# DATASET EXTRACT:
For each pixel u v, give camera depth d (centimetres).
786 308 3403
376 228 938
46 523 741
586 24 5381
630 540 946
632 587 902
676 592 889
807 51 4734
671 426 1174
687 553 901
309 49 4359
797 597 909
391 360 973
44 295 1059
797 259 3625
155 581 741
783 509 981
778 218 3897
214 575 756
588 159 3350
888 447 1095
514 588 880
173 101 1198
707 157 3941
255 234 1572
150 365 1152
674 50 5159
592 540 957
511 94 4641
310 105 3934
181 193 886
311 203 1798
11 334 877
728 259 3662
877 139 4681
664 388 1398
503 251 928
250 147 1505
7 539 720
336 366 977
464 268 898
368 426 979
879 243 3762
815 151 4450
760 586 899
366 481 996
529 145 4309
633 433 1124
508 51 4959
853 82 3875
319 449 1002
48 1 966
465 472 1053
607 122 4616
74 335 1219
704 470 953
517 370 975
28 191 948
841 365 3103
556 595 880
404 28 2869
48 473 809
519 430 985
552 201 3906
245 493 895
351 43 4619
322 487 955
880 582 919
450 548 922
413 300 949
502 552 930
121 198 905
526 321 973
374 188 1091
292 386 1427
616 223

# WORK ORDER:
The lines to write out run from the one with "413 300 949" through the end of the records. Give them exactly, and only them.

# SOLVED EXERCISE:
413 300 949
502 552 930
121 198 905
526 321 973
374 188 1091
292 386 1427
616 223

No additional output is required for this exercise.